Joseph Ruben: I'm working on a movie that's actually a remake of an English series called The Politician's Wife. It was made in the early 90s and with this remake it will be called The Senator's Wife, where a prominent Senator, maybe a guy who might be President, is caught in a sex scandal and his wife stands by him and he survives to re-election. But then she starts to discover other things about him, that basically he's not just sexually corrupt, he's corrupt politically and just across the board and she slowly, systematically, without him knowing it, destroys him politically. It's an interesting political thriller.

So will that basically be just an Americanization of that original British TV series then?

Joseph Ruben: Yeah, exactly. Nick Meyer, who directed several of the Star Trek movies, wrote the new version.

So, with this new DVD, there were commentary tracks on here, so how involved were you with this new DVD release from Shout! Factory?

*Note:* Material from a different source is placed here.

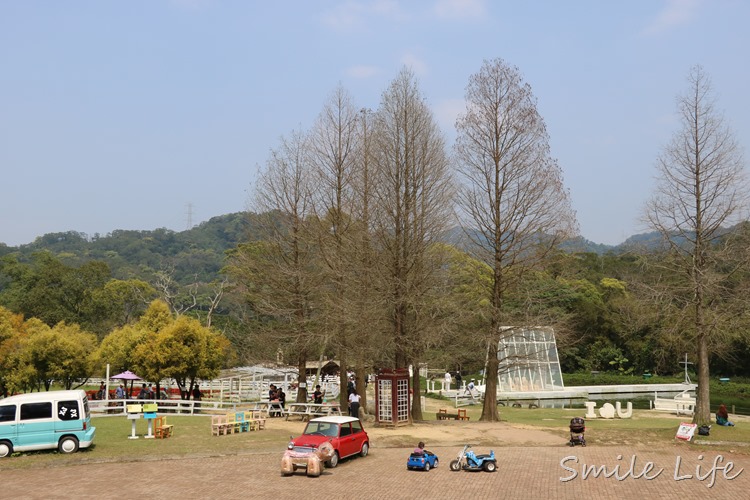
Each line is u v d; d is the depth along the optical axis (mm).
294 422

Joseph Ruben: Yeah, I did the commentary and did an interview for it. It's a movie that I have a lot of affection for. What I like in a thriller, it's really hard to find, is where there's some wit and humor. I don't necessarily mean broad humor, the kind of writing that is so smart that it's subversive and it keeps you off balance and I think the movie does that. I have a lot of affection for it so it was fun. I haven't seen it in so long, and it was fun to look at it and talk about it as a movie like it was an old dream that you haven't revisited in quite awhile.

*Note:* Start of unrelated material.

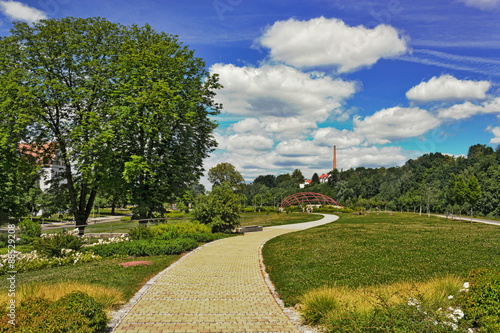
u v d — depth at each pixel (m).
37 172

So, finally, what would you like to say to the fans of this film about what they can expect from this new DVD release and finally getting to pick it up on DVD for the first time?

Joseph Ruben: I think they'll have a fun evening. I think it's a fun, subversive, exciting movie that created a really memorable lead character.

Excellent. Well that's about all I have for you, Joseph. Thanks so much for your time and the best of luck with your new films.

Joseph Ruben: No problem. Thanks, Brian. Take care.

You can watch Ruben's original 1987 thriller The Stepfather, which is available on DVD for the first time ever on October 13, and you can check out the new version of The Stepfather in theaters on October 16.